A MOTORIST has been told to “pack his bag” for prison after he was convicted of an 80mph pursuit through residential streets.
Leon Hendry, 30, claimed he wasn’t at the wheel of his father’s Audi as it tried to escape from police through Acomb and Foxwood.
He agreed with police officer Richard Harrison that he had got out of the driver’s door after the car crashed, but claimed the real driver had got out of the passenger door.
The jury took under half an hour to convict him unanimously of dangerous driving.
Hendry, of Park Grove, The Groves, had denied the charge.
The Recorder of York, Judge Sean Morris, adjourned sentence until September 14 while probation officers prepare a report on him, and told him: “I am granting you bail because it will give you the chance to get your affairs in order.
“You had better bring your bag.“
He told the jury: “This was a police chase, which I always regard as exceptionally serious. It will be prison.”
Sgt Harrison told the jury he was in a marked police car on November 11 at 1.50am on Gale Lane near Tudor Road.
He saw a car come towards him and turn into Cornlands Road in what he considered to be an “evasive” manoeuvre.

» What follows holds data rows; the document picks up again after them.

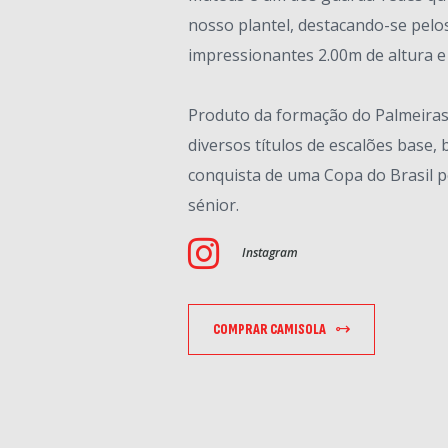
nosso plantel, destacando-se pelo
impressionantes 2.00m de altura e p
Produto da formação do Palmeiras,
diversos títulos de escalões base
conquista de uma Copa do Brasil p
sénior.
Instagram
COMPRAR CAMISOLA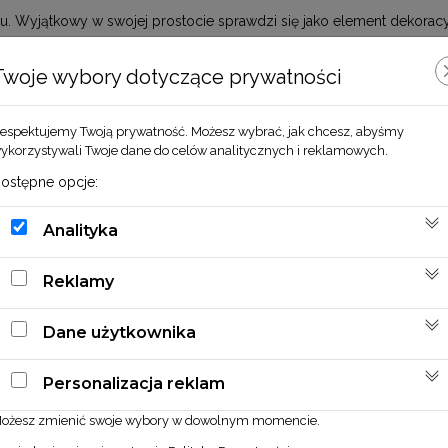
jątkowy w swojej prostocie sprawdzi się jako element dekoracyjny
Twoje wybory dotyczące prywatności
espektujemy Twoją prywatność. Możesz wybrać, jak chcesz, abyśmy
ykorzystywali Twoje dane do celów analitycznych i reklamowych.
ostępne opcje:
Zobacz również
Analityka
Reklamy
Dane użytkownika
Personalizacja reklam
ożesz zmienić swoje wybory w dowolnym momencie.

So he turned on his blue lights to get it to stop and followed it.
The three-door Audi twice drove round a circuit of Lown Hill, Tennent Road and Cornlands Road at between 50mph and 70mph. The speed limit there is 30mph and the roads had parked cars on them, said Sgt Harrison.
The Audi drove along St Stephen’s Road, Thoresby Road, Cornlands Road and Askham Lane where it went through the 20mph zone outside Westfield School at 80mph to 90mph.
It went along Front Street to the roundabout outside Morrison’s and back again, then down Gale Lane, Cornlands Road, St Stephen’s Road and Gale Lane to Foxwood Lane.
It was doing about 50mph as it tried to turn right at Foxwood shops and crashed into some conifers, said Sgt Harrison. He saw two people get out of the car and run off, one from the driver’s door, who was arrested later, and one from the passenger door.
Giving evidence, Hendry claimed that he had taken cocaine before walking to a shop to buy some alcohol.
He alleged the Audi had pulled alongside him, with a friend in the passenger seat and a stranger driving, and he had got in and “slumped” in the back seat.
He claimed he had told the driver to slow down during the police chase.
When the car crashed, he claimed someone had shouted “run, run, run”.
His friend had got out of the passenger door, followed by the stranger who had clambered over the central console.
He himself had then clambered over from the back and gone out the driver’s door, he claimed.
He had run off through panic and adrenaline.